• [INSTRUCTION]:
In the data below, retype without alteration the stretch from the line containing "Produits anti-cellulite" through the line containing "Désinfection des mains", including both of those lines.

[Collected data]
§
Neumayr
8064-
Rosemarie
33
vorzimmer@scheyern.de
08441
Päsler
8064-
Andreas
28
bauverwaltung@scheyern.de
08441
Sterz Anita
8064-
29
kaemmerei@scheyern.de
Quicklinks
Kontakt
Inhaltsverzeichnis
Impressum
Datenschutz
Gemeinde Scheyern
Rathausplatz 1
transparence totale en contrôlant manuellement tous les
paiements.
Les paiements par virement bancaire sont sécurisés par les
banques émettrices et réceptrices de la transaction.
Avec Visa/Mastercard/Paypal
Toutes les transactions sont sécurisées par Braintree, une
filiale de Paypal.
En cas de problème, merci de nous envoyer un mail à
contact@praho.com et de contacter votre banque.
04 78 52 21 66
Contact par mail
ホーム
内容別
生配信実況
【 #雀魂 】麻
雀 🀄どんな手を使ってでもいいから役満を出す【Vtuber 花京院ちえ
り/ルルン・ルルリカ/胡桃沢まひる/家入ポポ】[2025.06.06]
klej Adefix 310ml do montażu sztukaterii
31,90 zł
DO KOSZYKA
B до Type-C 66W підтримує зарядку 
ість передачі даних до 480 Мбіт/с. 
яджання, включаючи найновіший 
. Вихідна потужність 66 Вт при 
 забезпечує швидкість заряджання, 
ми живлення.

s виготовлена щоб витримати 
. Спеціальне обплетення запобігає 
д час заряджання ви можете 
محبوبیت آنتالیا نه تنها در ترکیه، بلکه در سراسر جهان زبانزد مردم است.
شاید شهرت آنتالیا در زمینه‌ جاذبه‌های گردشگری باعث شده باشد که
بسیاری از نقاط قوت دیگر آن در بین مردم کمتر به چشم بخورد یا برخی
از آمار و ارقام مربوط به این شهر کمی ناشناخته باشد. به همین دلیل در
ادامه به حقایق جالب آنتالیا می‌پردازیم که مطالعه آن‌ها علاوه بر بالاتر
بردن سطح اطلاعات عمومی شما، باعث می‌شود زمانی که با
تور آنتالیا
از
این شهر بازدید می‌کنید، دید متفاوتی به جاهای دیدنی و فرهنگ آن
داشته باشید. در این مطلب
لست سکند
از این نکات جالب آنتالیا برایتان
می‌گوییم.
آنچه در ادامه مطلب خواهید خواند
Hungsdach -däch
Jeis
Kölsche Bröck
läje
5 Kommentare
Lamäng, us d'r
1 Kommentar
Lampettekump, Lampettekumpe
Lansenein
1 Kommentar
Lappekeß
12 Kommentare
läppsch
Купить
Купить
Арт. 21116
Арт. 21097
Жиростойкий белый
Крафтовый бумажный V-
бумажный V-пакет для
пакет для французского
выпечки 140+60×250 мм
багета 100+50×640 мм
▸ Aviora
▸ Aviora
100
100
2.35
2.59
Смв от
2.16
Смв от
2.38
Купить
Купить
§
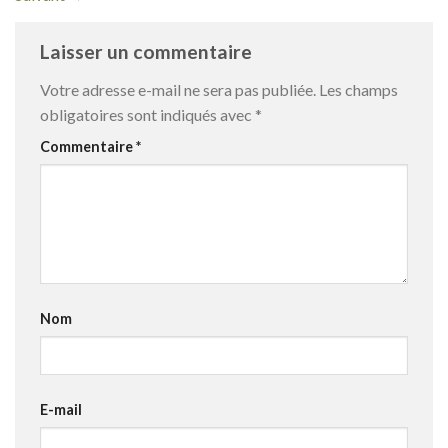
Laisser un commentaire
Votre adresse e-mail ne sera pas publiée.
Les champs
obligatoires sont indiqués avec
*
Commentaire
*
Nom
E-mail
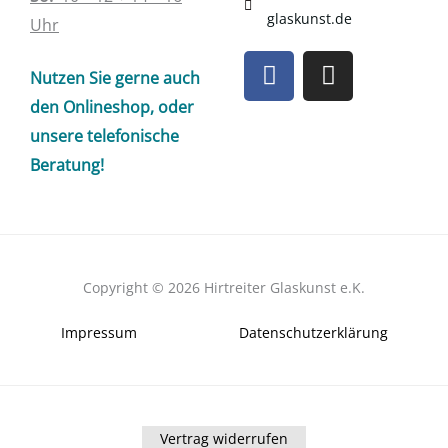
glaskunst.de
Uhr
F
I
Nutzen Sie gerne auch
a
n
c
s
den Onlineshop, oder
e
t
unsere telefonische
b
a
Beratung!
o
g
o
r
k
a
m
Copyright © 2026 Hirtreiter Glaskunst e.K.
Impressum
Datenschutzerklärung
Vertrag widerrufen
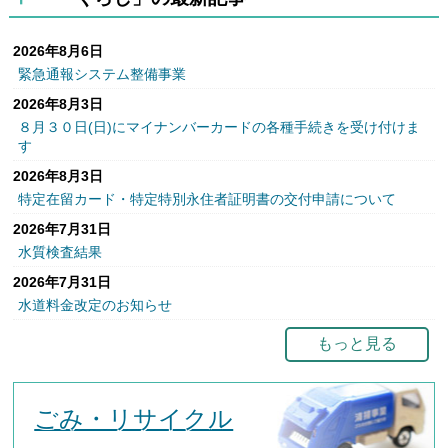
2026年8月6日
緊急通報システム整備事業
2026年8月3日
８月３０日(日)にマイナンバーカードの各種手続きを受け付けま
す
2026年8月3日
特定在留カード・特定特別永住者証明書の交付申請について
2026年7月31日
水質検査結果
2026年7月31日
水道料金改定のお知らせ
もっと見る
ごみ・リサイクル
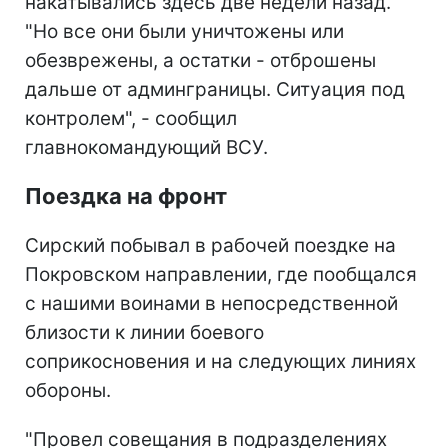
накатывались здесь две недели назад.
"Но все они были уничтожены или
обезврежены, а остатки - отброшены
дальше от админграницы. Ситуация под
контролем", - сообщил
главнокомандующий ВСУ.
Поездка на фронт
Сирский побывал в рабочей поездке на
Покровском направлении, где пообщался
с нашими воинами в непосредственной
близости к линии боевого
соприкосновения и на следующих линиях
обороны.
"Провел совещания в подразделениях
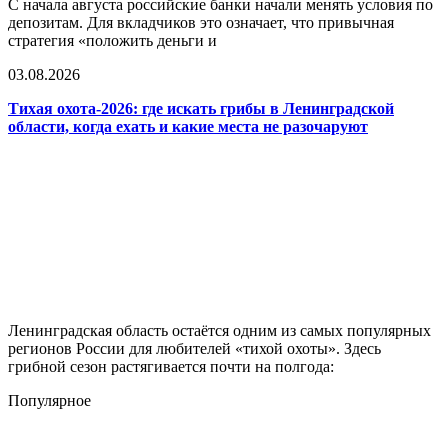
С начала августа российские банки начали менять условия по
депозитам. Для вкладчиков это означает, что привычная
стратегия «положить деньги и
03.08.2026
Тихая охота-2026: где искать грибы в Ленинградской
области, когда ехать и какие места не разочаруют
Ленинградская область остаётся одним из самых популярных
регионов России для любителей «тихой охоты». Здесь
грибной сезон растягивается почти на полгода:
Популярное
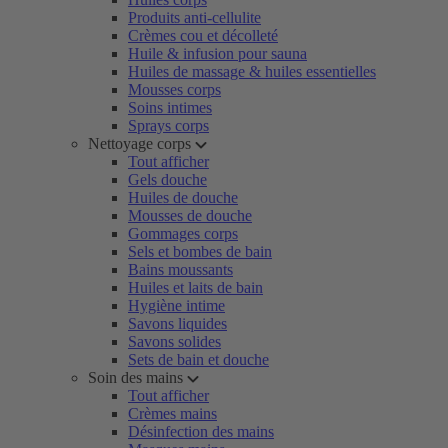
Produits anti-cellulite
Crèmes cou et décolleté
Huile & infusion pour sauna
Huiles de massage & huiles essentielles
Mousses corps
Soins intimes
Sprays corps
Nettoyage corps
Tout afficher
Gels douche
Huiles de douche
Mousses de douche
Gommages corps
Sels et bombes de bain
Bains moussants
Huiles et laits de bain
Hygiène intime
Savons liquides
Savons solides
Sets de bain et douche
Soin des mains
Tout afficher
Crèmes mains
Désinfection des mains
§
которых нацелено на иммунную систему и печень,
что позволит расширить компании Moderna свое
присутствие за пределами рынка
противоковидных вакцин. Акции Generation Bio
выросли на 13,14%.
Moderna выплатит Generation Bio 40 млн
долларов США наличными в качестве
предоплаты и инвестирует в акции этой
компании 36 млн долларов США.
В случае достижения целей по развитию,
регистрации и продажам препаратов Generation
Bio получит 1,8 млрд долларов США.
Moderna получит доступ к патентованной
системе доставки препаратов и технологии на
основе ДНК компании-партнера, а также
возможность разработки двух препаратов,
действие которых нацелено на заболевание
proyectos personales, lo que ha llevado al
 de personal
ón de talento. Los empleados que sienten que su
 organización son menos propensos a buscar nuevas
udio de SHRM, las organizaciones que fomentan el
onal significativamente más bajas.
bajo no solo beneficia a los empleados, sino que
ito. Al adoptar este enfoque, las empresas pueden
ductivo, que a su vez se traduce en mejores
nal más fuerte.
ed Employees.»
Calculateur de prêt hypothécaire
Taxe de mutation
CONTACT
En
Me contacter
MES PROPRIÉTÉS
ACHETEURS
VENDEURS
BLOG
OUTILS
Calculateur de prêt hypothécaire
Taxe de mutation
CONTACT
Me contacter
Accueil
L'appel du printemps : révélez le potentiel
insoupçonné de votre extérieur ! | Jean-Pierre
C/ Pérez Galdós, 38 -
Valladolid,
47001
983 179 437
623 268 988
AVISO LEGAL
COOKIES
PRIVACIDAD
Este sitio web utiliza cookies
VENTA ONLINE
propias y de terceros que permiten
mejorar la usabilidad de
§
• [RESULT]:
Produits anti-cellulite
Crèmes cou et décolleté
Huile & infusion pour sauna
Huiles de massage & huiles essentielles
Mousses corps
Soins intimes
Sprays corps
Nettoyage corps
Tout afficher
Gels douche
Huiles de douche
Mousses de douche
Gommages corps
Sels et bombes de bain
Bains moussants
Huiles et laits de bain
Hygiène intime
Savons liquides
Savons solides
Sets de bain et douche
Soin des mains
Tout afficher
Crèmes mains
Désinfection des mains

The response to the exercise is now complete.